In fact, there have already been companies that have fallen afoul of such marketing methods.
In 2021, a complaint was filed in the US against consumer goods giant Unilever for marketing a Dove body wash as being ‘microbiome gentle’.
Certifications: A necessity?
In the absence of regulations and guidelines, the need for clinical testing comes to the fore.
Worsley emphasised the importance of testing methodologies as the microbiome is an intricate world.
“And there are a lot of in vitro companies that do testing on cells. They test on a few different bacteria in dishes, and they say if the product isn’t changing them significantly, the product should be beneficial for the skin microbiome. But we know as a team of scientists that in vitro tests, don’t very often, if at all, correlate to what’s happening in the human body. So that’s particularly true of the microbiome because it’s so complex.

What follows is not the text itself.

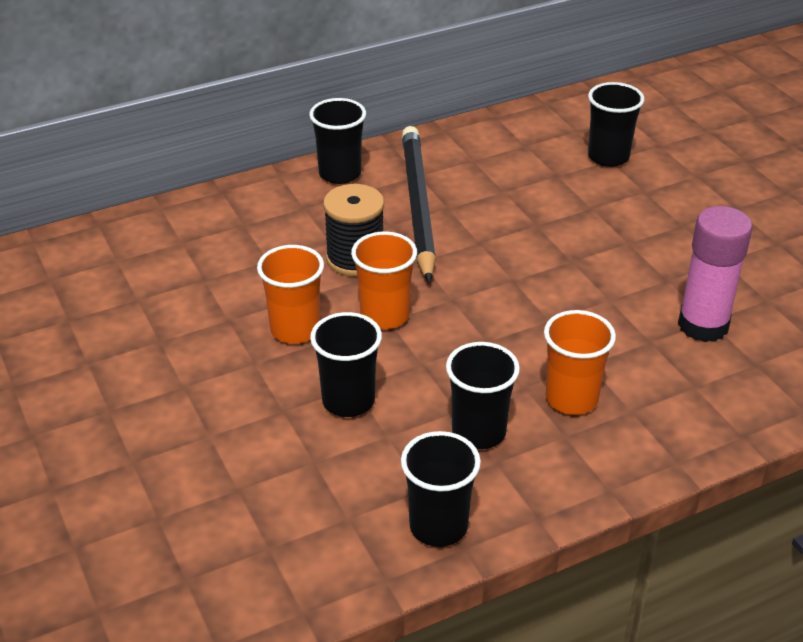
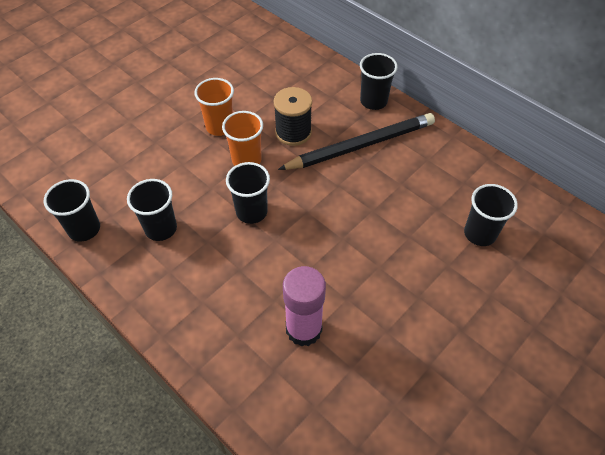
camera: 70 degrees right, 15 degrees up
black cup [310,312,382,417] -> black cup moved to [226,162,270,224]
orange cup [544,310,616,415] -> none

“We typically look at 20 key microbes on the skin, and we calculate the genome copy number, which just means we’re calculating the absolute number that’s there on the skin. We’re not calculating a percentage relative abundance, this is how it’s known in the sequencing world. We calculate the quantification, which gives us more confidence and quality that the data we’re giving is the exact number of bacteria on the skin.”
Furthermore, testing allows brands to explore more in-depth claims beyond ‘microbiome-friendly’.
“We like to think that there are a lot more claims that can be made outside of this ‘microbiome-friendly’ claim. In addition to what I’ve just explained, we also calculate functional change. We basically take all of the microbial changes that have occurred during the product test, and then with our database of now over 20,000 microbiome samples, we can predict a level of pathway analysis, which just means what does this change do to the human skin.”
Worsley said that Sequential was able to predict how changes in skin microbes affect skin function, which is more insightful than just identifying the microbes present.
It can identify beneficial and harmful microbial strains and measure changes such as skin hydration, barrier function, and elasticity.
“It’s still early in research, but we have some understanding about how microbes are reflecting that change. And so can we do more to have an effect on those microbes that could have an even more beneficial effect on the skin,” said Worsley.
“These are the types of things that a clinical study can do. And this is why its important for us that a certification includes this level of detail. If regulators become stricter, they need to see good clinical data so it gives the regulators satisfaction that we’ve done enough results for the client.”